Montaigne écrivait à la toute fin de ses Essais : « C’est une absolue perfection, et comme divine de savoir jouir loyalement de son être. » Et plus avant, dans le chapitre X du livre III, où il traite entre autres de sa charge de maire de Bordeaux, il parle de « l’amitié que l’on se doit », que l’on se doit à soi-même mais que je n’entends chez lui bien sûr qu’adjointe à l’amitié que l’on doit à l’autre.
Cette amitié que l’on se doit et que l’on partage, je la trouve dans le travail, des deux auteurs que nous allons entendre ce soir.

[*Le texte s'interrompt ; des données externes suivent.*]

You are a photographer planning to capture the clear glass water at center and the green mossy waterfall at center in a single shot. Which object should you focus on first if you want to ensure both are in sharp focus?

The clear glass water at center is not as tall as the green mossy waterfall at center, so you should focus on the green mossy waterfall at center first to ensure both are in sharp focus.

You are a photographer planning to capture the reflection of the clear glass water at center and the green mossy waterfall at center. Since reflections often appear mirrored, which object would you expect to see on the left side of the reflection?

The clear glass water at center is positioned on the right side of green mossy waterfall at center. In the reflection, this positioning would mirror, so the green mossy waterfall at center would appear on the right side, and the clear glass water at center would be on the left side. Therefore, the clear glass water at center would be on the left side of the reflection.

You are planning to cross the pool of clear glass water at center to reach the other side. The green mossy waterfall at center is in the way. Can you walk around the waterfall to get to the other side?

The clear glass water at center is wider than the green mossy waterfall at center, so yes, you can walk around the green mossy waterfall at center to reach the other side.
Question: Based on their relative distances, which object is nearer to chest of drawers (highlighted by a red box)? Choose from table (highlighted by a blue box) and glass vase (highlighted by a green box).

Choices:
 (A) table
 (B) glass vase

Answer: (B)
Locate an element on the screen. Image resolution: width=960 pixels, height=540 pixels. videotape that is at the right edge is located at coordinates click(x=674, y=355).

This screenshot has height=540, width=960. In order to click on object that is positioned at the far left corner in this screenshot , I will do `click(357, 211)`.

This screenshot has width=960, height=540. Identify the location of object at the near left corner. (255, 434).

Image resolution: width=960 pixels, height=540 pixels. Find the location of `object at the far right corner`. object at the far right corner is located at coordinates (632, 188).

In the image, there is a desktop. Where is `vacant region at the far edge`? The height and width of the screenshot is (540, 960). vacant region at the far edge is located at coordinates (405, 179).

J’ignore s’ils se connaissaient avant de faire ce voyage ensemble aujourd’hui, mais qu’importe, c’est parce que ce sont eux qu’ils sont là, en amitié avec Montaigne & avec nous.
Dans ce paysage si particulier, près de cette tour mythique d’où Montaigne voyait le monde, où il écrivait, où il aimait.
Qu’il me soit permis de glisser au passage la présence affectueuse d’un ami ébouriffé qui fut domestique ici et qui a écrit un des livres les plus considérables que je possède dans ma bibliothèque dans lequel il écrivait : « Écrire comme on tâtonne, frissonne, entrer par effraction dans la nuit de la langue, pressentir un espace, des sites à reconnaître de mémoire, c'est cela le sentiment géographique, sentiment que toute rêverie apporte sa terre, » Il s’agit on l’a compris du Sentiment géographique (1976) et de frère Michel Chaillou. Il aimait la Loire et la Gartempe, comme Marie-Hélène Lafon, que nous allons écouter, aime sa rivière, la Santoire, comme Michel de Montaigne aime sa Lidoire, & Pascal Quignard la Seine (qui est un fleuve), l’Yonne & la Bièvre de son ami Sainte-Colombe.
Le paysage, le pays, traversé de rivières, sera donc, en amitié, dans l’échange et la lecture que nous allons faire avec Marie-Hélène Lafon qui depuis son premier livre Le soir du chien en 2001, qui obtint le prix Renaudot des lycéens, jusqu'à cette Histoire du fils qui va paraître dans quelques jours chez son éditeur fidèle Buchet Chastel, en passant par Joseph, Nos vies, Les pays, Les derniers indiens, Traversée, Album… creuse le langage et le paysage de son cher Cantal, certes, mais plus largement celui de la littérature.
D’ailleurs en exergue à Histoire du fils elle a copié des mots de Valère Novarina : « Le langage est notre sol, notre chair. Je me représente toujours le chantier comme un creux, une ouverture du sol, et l’avancée d’un texte, sa progression, comme une marche en montagne. »
Nous allons commencer avec ça, creuser le langage, creuser le paysage, écouter le travail de la rivière.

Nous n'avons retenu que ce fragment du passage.